Valérie Andrews fait partie des statistiques. Sans entrer dans les détails, elle a relaté jeudi qu’on lui avait arraché des bras l’enfant à qui elle avait donné naissance dans un établissement de Toronto, en 1969. Elle a renoué avec son fils alors que celui-ci était âgé de 31 ans.

Les sénateurs ont entendu en comité des témoignages de femmes qui ont vécu ce même drame. «Dans de nombreux cas, elles n’ont jamais eu le droit de voir leur enfant», a déploré le sénateur libéral indépendant Eggleton.

«Les mères se faisaient dire de ne jamais parler de leur expérience au foyer de maternité. Certaines se sont fait dire de s’acheter un chiot — comme si cela pouvait combler le vide que ressent une mère qui vient de se faire enlever son enfant», a-t-il lâché.

Le sénateur a comparé cette situation à la «rafle des années 1960», terme qui désigne la période où des milliers d’enfants autochtones ont été enlevés et placés dans des familles d’accueil en vertu d’une entente entre les provinces et Ottawa.

Des survivants de la rafle ont poursuivi le gouvernement fédéral.

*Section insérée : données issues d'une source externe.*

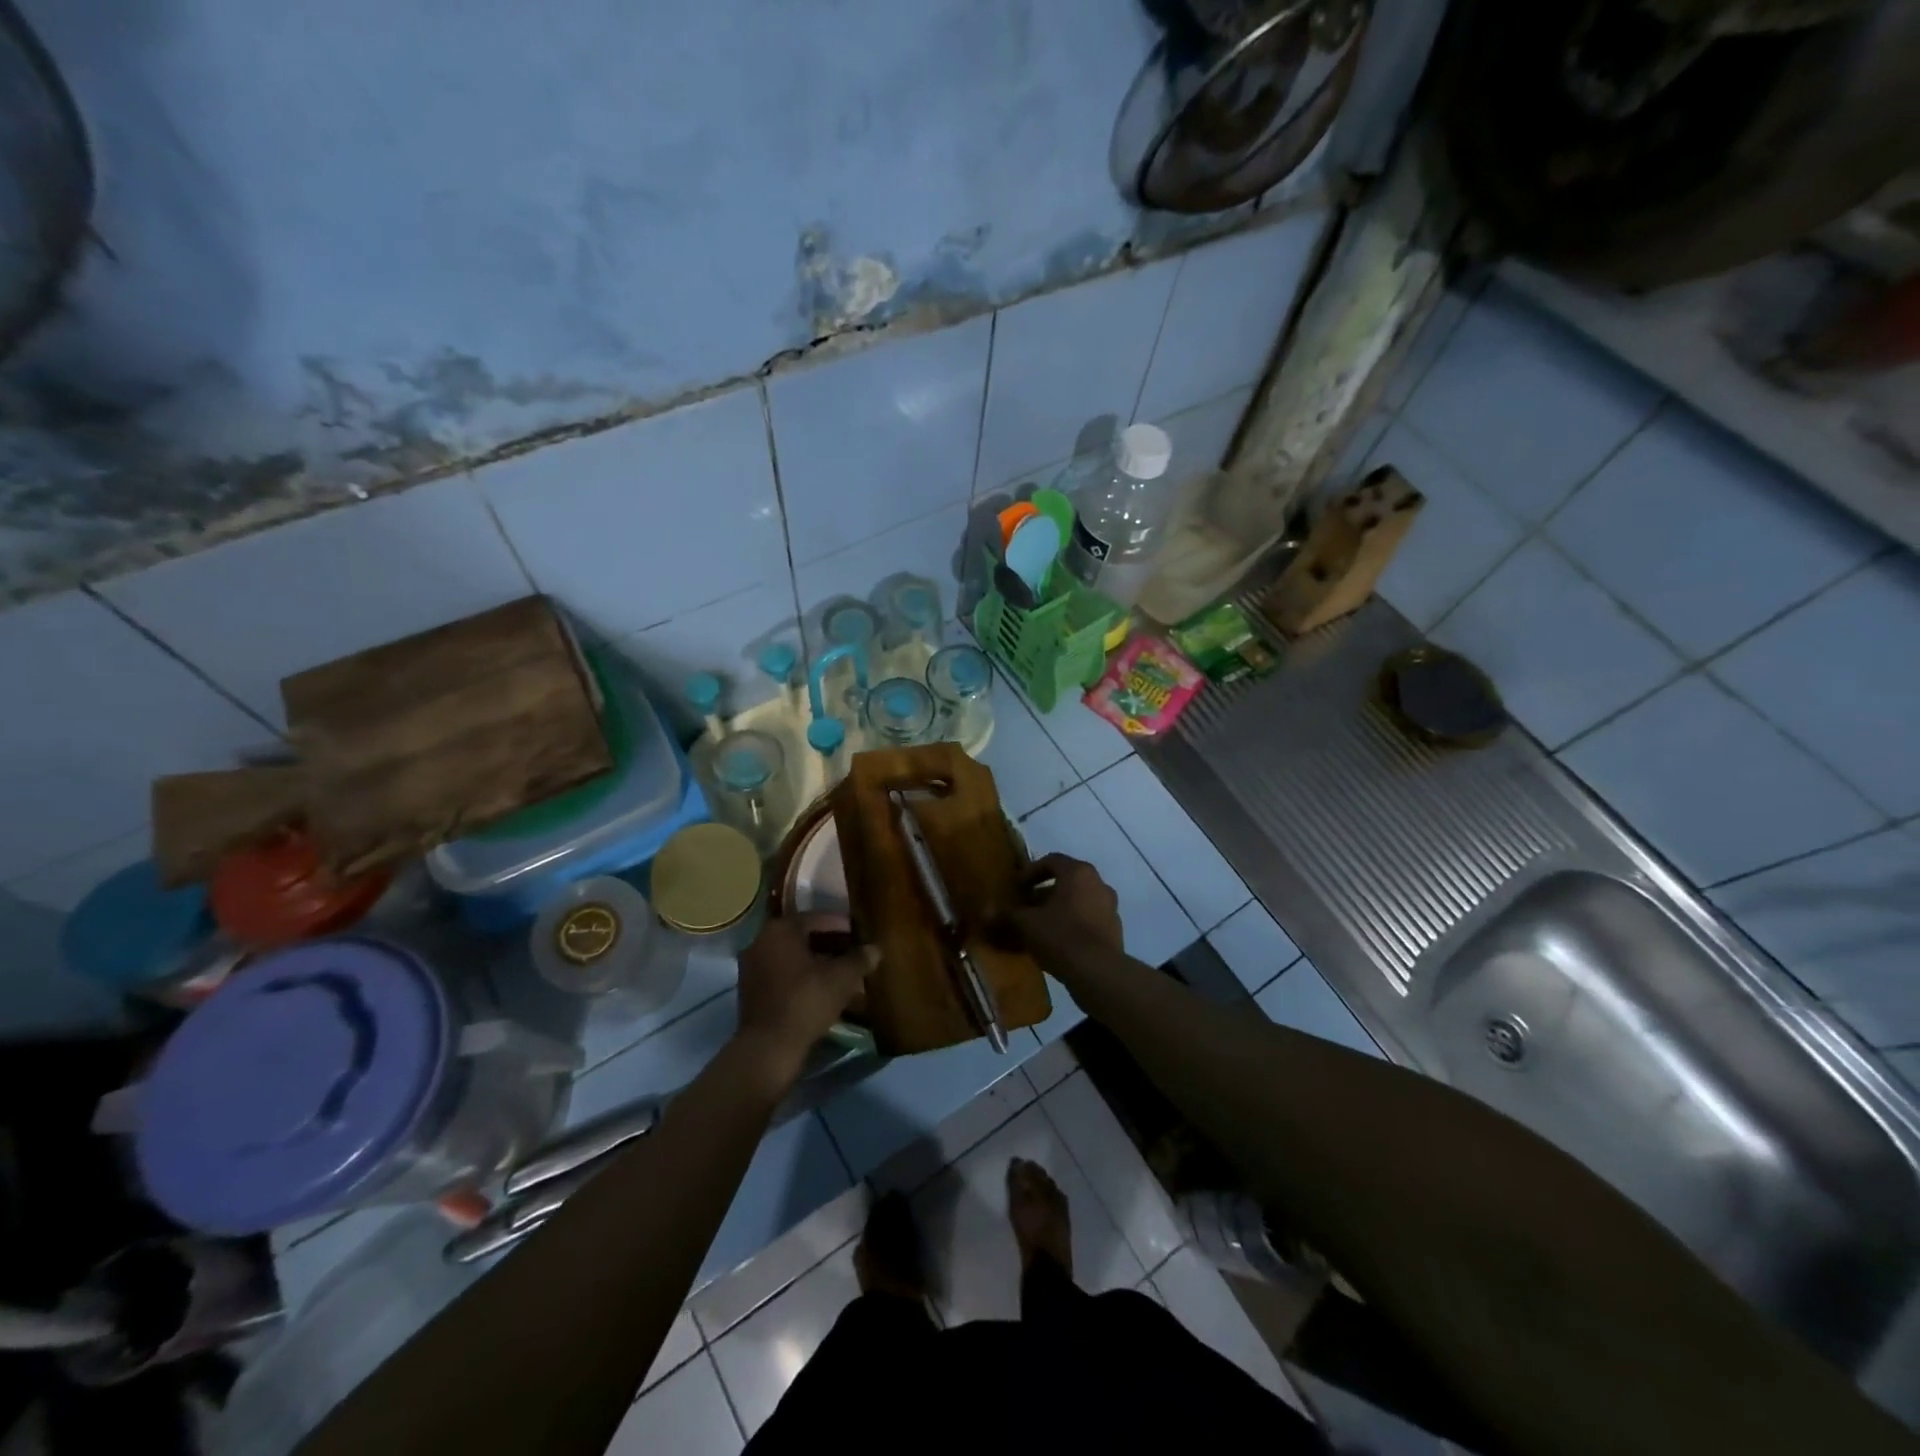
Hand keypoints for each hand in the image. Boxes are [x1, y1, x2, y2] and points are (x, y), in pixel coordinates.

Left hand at [733, 913, 876, 1087]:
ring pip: (792, 957)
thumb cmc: (806, 1002)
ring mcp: (752, 968)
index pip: (816, 918)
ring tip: (842, 973)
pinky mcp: (751, 992)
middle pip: (802, 937)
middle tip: (854, 953)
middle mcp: (761, 942)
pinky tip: (823, 991)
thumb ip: (859, 959)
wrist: (769, 1049)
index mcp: (780, 930)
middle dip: (830, 944)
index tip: (859, 934)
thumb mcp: (841, 979)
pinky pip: (782, 975)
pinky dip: (802, 978)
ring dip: (817, 962)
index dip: (841, 925)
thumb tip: (875, 949)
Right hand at [1009, 854, 1122, 975]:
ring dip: (1057, 910)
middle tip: (1024, 907)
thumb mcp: (1026, 924)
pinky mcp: (1114, 930)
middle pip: (1066, 881)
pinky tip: (1055, 943)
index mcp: (1078, 872)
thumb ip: (1007, 915)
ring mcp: (1110, 907)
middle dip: (1042, 893)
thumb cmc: (1060, 936)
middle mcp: (1098, 883)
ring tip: (1037, 927)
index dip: (1030, 872)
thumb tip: (986, 912)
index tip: (1016, 888)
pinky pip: (1087, 919)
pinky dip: (1071, 924)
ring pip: (1077, 901)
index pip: (1051, 861)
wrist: (1098, 972)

Les deux parties ont conclu un règlement à l’amiable d’une valeur de 875 millions $ qui a été approuvé en mai dernier par la Cour fédérale.

Le comité qui a étudié la «rafle des bébés» n’a pas formulé de recommandations précises quant à un possible dédommagement financier; tout au plus suggère-t-il la création d’un fonds pour financer la mise sur pied de services d’aide qui seraient offerts gratuitement aux victimes.

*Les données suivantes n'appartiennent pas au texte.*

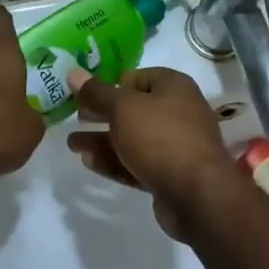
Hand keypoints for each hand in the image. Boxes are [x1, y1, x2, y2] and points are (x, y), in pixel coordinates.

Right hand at [66, 67, 237, 239]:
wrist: (197, 195)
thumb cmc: (160, 138)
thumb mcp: (123, 108)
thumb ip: (97, 93)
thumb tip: (73, 73)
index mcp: (173, 87)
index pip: (136, 78)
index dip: (110, 84)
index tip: (84, 94)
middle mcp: (177, 112)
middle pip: (133, 109)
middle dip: (102, 114)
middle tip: (75, 117)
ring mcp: (174, 146)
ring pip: (132, 138)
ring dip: (102, 140)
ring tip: (72, 144)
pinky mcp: (169, 175)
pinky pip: (136, 162)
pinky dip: (114, 160)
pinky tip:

Au bureau du premier ministre Justin Trudeau, on a transmis les questions à celui du ministre de la Famille, des Enfants et du Développement social, Jean-Yves Duclos. Là, on a dit vouloir étudier le rapport du comité sénatorial avant de réagir à ses recommandations.

«La « rafle des bébés » est un chapitre sombre et douloureux, qui a incontestablement laissé à ces jeunes mères un héritage d’amertume et de souffrance», a écrit dans un courriel Michael Brewster, porte-parole du ministre.

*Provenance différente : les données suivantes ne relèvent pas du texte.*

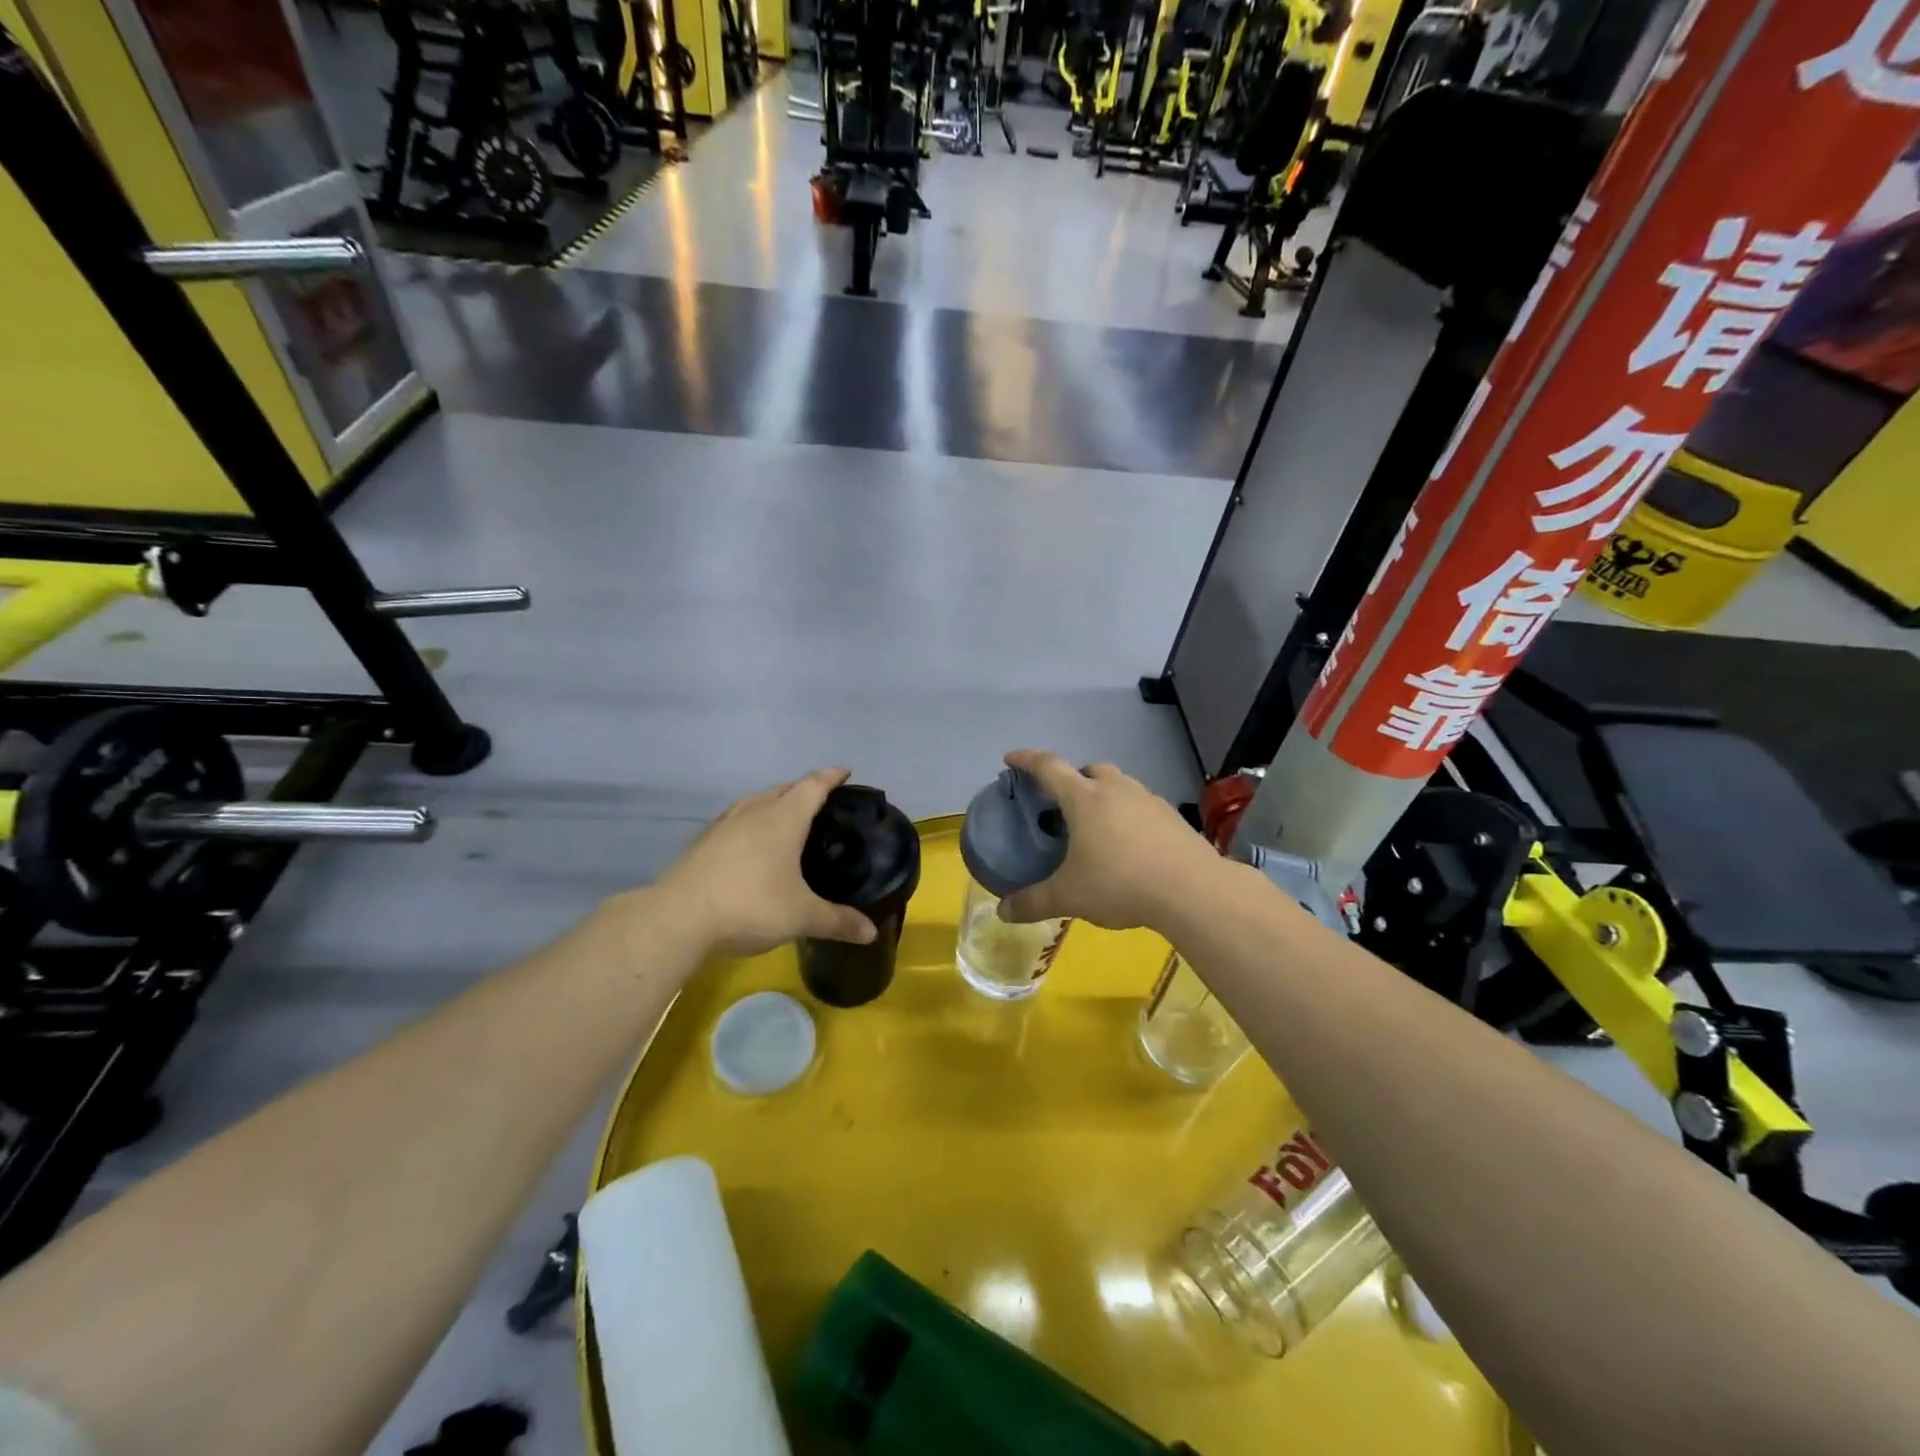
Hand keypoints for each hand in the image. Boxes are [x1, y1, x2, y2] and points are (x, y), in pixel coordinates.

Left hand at [647, 769, 878, 957]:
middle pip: (784, 788)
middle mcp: (754, 811)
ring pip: (756, 801)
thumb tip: (872, 933)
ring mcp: (724, 824)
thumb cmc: (750, 905)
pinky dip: (751, 823)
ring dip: (775, 803)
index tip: (845, 772)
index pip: (813, 785)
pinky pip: (736, 820)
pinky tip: (750, 844)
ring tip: (788, 819)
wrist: (677, 917)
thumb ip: (838, 921)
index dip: (831, 777)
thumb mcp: (801, 917)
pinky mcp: (702, 841)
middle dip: (805, 789)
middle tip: (823, 802)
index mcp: (783, 818)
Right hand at [997, 750, 1221, 932]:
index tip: (1011, 759)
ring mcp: (1149, 800)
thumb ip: (1033, 902)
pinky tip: (1131, 845)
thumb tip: (1003, 911)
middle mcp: (1116, 789)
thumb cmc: (1120, 884)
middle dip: (1073, 779)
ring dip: (1105, 795)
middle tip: (1063, 804)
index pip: (1048, 767)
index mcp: (1084, 798)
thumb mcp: (1069, 896)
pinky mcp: (1173, 817)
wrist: (1192, 890)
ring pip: (1120, 785)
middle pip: (1089, 770)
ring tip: (1098, 827)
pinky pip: (1142, 805)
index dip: (1026, 760)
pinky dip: (1130, 815)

«Nous avons heureusement fait beaucoup de chemin depuis, et les politiques sociales se sont grandement améliorées depuis, mais nous reconnaissons qu’il y a encore du travail à faire, et notre agenda féministe et social vise à accomplir cela», a-t-il ajouté.

En plus de recommander que le gouvernement canadien présente des excuses, le comité suggère qu’Ottawa «amorce un dialogue» avec les provinces et les territoires afin de vérifier où en est leur législation en matière de dossiers d’adoption.

Le rôle des Églises

Et les institutions religieuses dans tout cela? Comme mentionné dans le rapport, «seule l’Église unie du Canada a «analysé le rôle qu’elle a joué» et «indiqué qu’elle regrettait d’avoir forcé des mères célibataires à confier leur enfant à des agences d’adoption».

La sénatrice Petitclerc a dit regretter le silence des autres. «Il y a plusieurs responsables, et parmi ces responsables, il y a les groupes religieux. Ça a été une des déceptions que ces groupes-là ne répondent pas à l’invitation d’apparaître en comité», a-t-elle exprimé.

La Conférence des évêques catholiques du Canada n’avait pas offert de réaction au moment de publier ces lignes, jeudi après-midi.